For those who think they're smarter than a team of dedicated powertrain engineers, the secondary flies are there for a legitimate reason, or manufacturers wouldn't have spent the money and R&D to incorporate them.
What's going on here is some folks want to alter the nature of a sport-touring bike by making it a sport one. Nothing wrong with that, but every such change has consequences, even if they don't know which ones
I don't think any of us are claiming to be smarter than the engineers who designed in the secondary butterflies. The engineers had to play by rules, and those rules are not "give the bike maximum performance", they are more like: "make the bike 'safe', comply with noise, emissions, and power regulations, and be reliable". And am I sure they met those goals admirably, and those are certainly legitimate reasons (and they can't sell a bike that doesn't meet most of those, anyway).
But OUR goals as end-users are often a little different. Perhaps something like "without making the bike too unreliable and without going overboard, how do we reclaim power that was sacrificed for those other goals?" And we know for a fact that power and response was lost.
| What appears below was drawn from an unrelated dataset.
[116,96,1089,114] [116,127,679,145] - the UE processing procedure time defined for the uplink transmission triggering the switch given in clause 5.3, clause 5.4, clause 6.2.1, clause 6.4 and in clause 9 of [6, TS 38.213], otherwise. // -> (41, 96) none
Is anyone actually arguing against that?
<snip>
It strikes me that some are arguing against exactly that, somehow linking secondary butterflies being present and to some degree (no pun intended) restricting the intakes and actually making more power. And I am not arguing, in fact I am not actually responding to anyone in particular [...]
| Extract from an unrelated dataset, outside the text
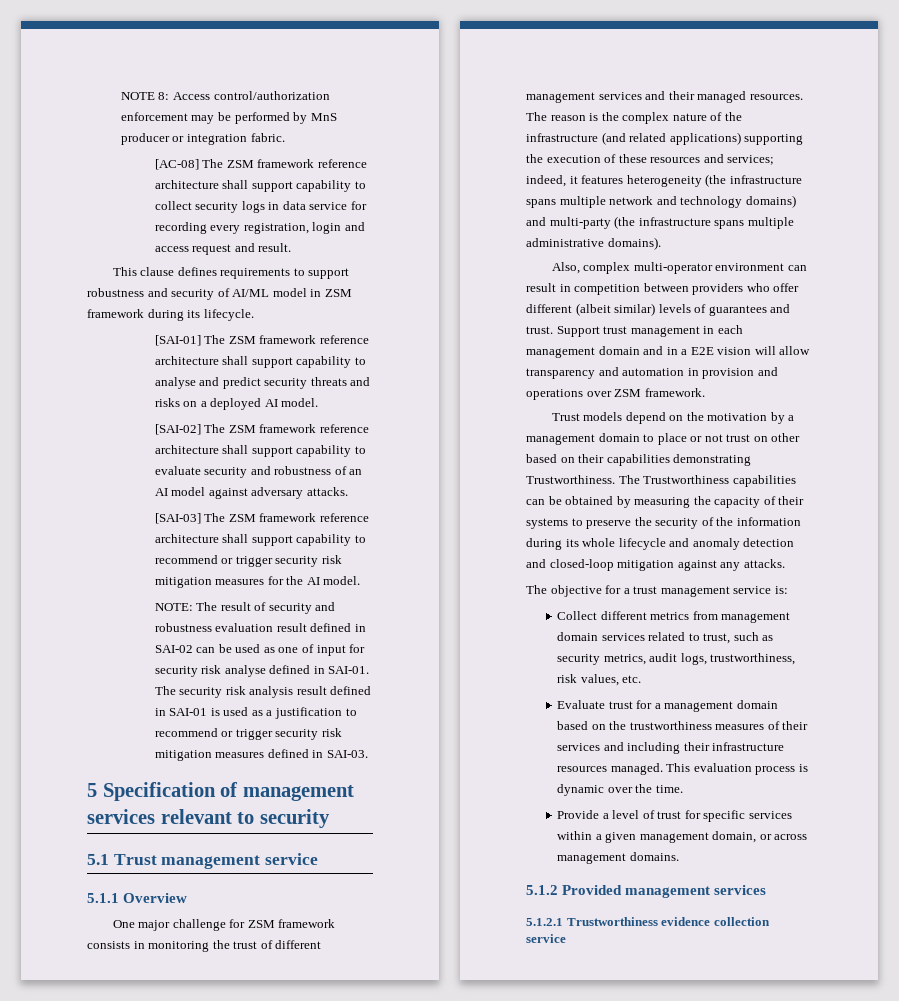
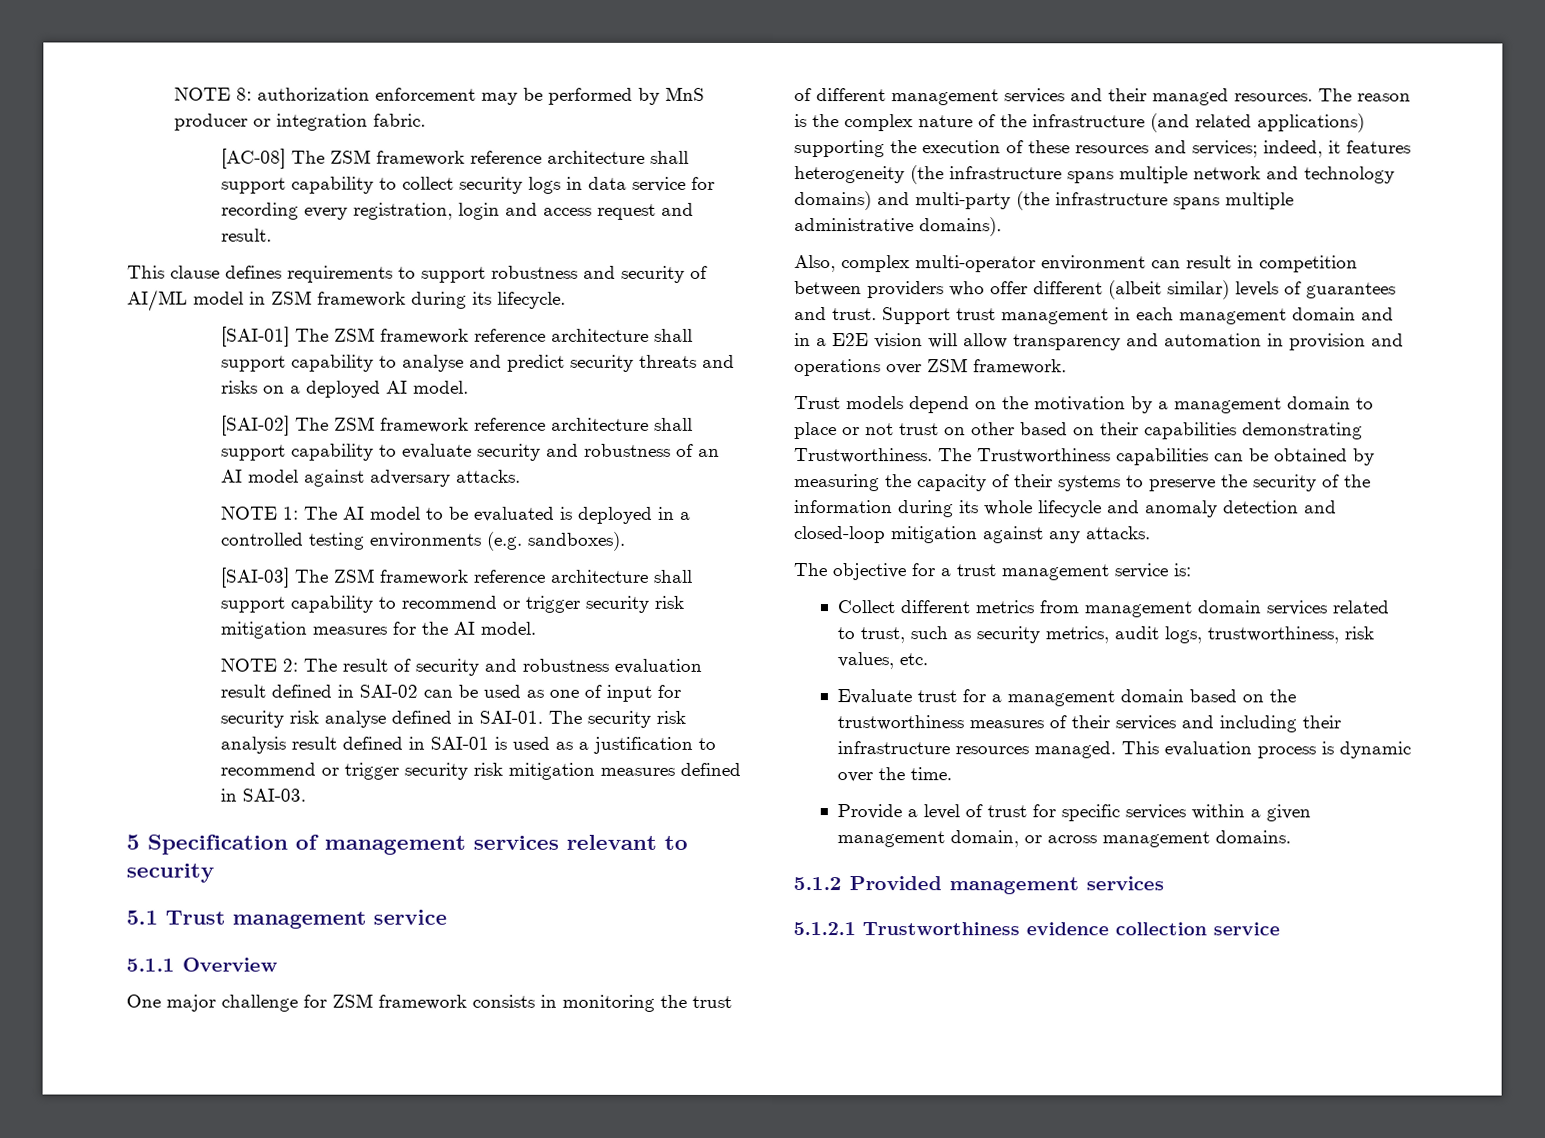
[172,91,330,100] Access control/authorization -> [257,87,371,101] authorization
(348, 491) none -> [221,506,692,524] [221,531,627,551] // NOTE 1: The AI model to be evaluated is deployed in a controlled testing environments (e.g. sandboxes).
[154,603,193,611] NOTE: -> [220,658,299,672] NOTE 2:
I understand what you are saying, Brian. To a point. If the entire area of the intake tract is not needed to carry the volume of air required by the engine, reducing the area while flowing the same volume of air will cause the air to flow faster. It's why automobiles use dual plane intake manifolds. At lower rpms the smaller ports create a higher velocity. When the rpms increase, the larger tracts come into play to be able to provide the necessary air flow. A single plane intake will absolutely produce more power at higher rpms but at the cost of lower rpm torque and drivability. Think of your engine needing X number of gallons per minute at any given rpm. Call rpms Y . As Y increases, so does X. As Y decreases, so does X. The volume needed is not constant, but you do want the pressure (velocity) to be constant. The size of pipe required to provide 1 gallon per minute at 30 psi is far smaller than one needing to provide 10 gallons per minute at 30 psi. At 3k rpms, an engine requires far less air than at 10k rpms. At any given rpm, higher velocity is preferred, as long as volume requirements are being met.
I have no idea if this makes sense to anyone but those of us that have put too large of a carburetor on a vehicle only to experience a loss of performance. I've been there, done that.
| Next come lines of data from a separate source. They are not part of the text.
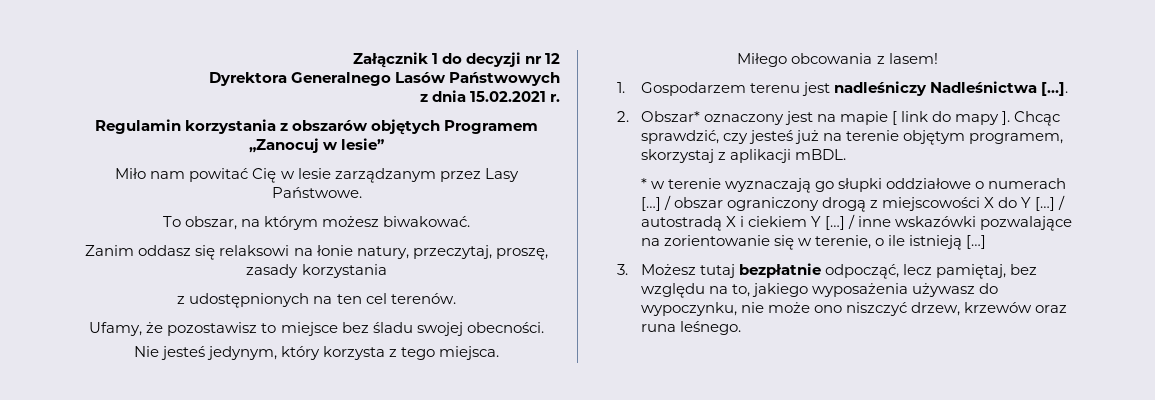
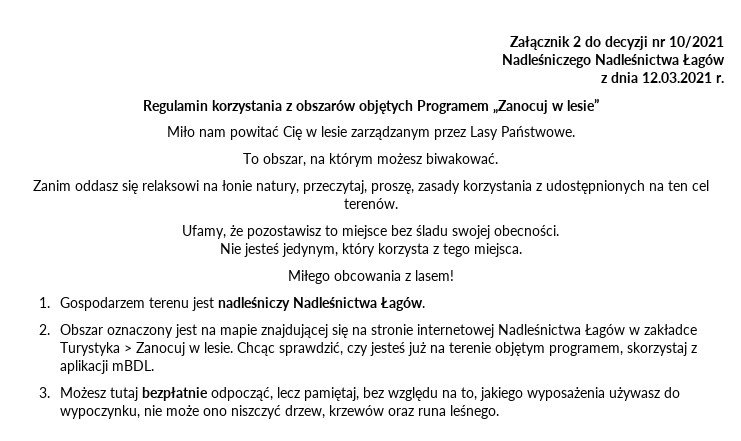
[431,53,438,64] 1 -> [573,36,581,47] 2
[545,53,560,64] [208,72,560,86] 12 // Dyrektora Generalnego Lasów Państwowych -> [669,36,724,48] [502,54,725,68] 10/2021 // Nadleśniczego Nadleśnictwa Łagów
[469,91,546,102] 15.02.2021 -> [642,72,712,83] 12.03.2021
(387, 271) // -> (532, 187) none
[1040,82,1068,96] […]. -> [381,297,426,311] Łagów.
[640,111,700,122] Obszar* -> [60,324,104,335] Obszar
[891,111,1011,125] [ link do mapy ]. -> [261,324,698,338] [60,342,234,356] znajdującej się na stronie internetowej Nadleśnictwa Łagów w zakładce Turystyka > Zanocuj w lesie.
[640,178,1067,193] [640,195,1066,212] [640,214,1073,231] [640,235,987,250] // * w terenie wyznaczają go słupki oddziałowe o numerach […] / obszar ograniczony drogą z miejscowości X do Y […] / autostradą X i ciekiem Y […] / inne wskazówki pozwalające na zorientowanie się w terenie, o ile istnieją […] -> (155, 365) none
...or you could just ask me. I HAVE Chet's old bike (Silverdammit!), along with a less-modified C14.While higher velocity will reduce volume, the lower volume only matters if the volume is insufficient to meet the requirements of the engine. The same volume isn't required across the rpm spectrum.
Silverdammit! has more power EVERYWHERE, right from idle. Period. SO MUCH more midrange. And then there is the mad rush that starts about 5500rpm.
We wonder how I keep my license...40,000 miles last year between the two C14s.
The need to keep air velocity high through the carburetor venturi is not needed with FI, so carb tuning tricks are irrelevant here. With carbs, you are tuning a resonant cavity to keep velocity high. FI is a lot more like diesel, which has no throttle at all (using the word carefully, a restriction in the intake tract) . Wide open all the time, with fuel being metered by the ECU according to demand, engine speed, etc.
Welcome to the present!
...or you could just ask me. I HAVE Chet's old bike (Silverdammit!), along with a less-modified C14.
Silverdammit! has more power EVERYWHERE, right from idle. Period. SO MUCH more midrange. And then there is the mad rush that starts about 5500rpm.
We wonder how I keep my license...40,000 miles last year between the two C14s.
The need to keep air velocity high through the carburetor venturi is not needed with FI, so carb tuning tricks are irrelevant here. With carbs, you are tuning a resonant cavity to keep velocity high. FI is a lot more like diesel, which has no throttle at all (using the word carefully, a restriction in the intake tract) . Wide open all the time, with fuel being metered by the ECU according to demand, engine speed, etc.
Welcome to the present!
While higher velocity will reduce volume, the lower volume only matters if the volume is insufficient to meet the requirements of the engine. The same volume isn't required across the rpm spectrum.
And velocity absolutely matters. The higher the velocity, the better the atomization of the fuel and the better to fill the cylinders. X amount of air will flow through an intake tract, add a supercharger and that flow is increased. Why? Because the velocity increased. The intake tract got no larger, yet the volume going into the cylinder increased. The vacuum of a naturally aspirated engine drops drastically when the throttle is snapped open then increases as the rpms increase due to the sudden decrease in the velocity of the air, not due to lack of volume.
Masochist?
<snip>
And I really, really want to know what the secondary flies role is in all this, other than neuter this wonderful 1400 cc beast to make it (perhaps?) more drivable, tree-huggers compliant, etc. But performance? Torque? HP? I still don't see it, and since I don't understand much of it, I keep reading what you guys write.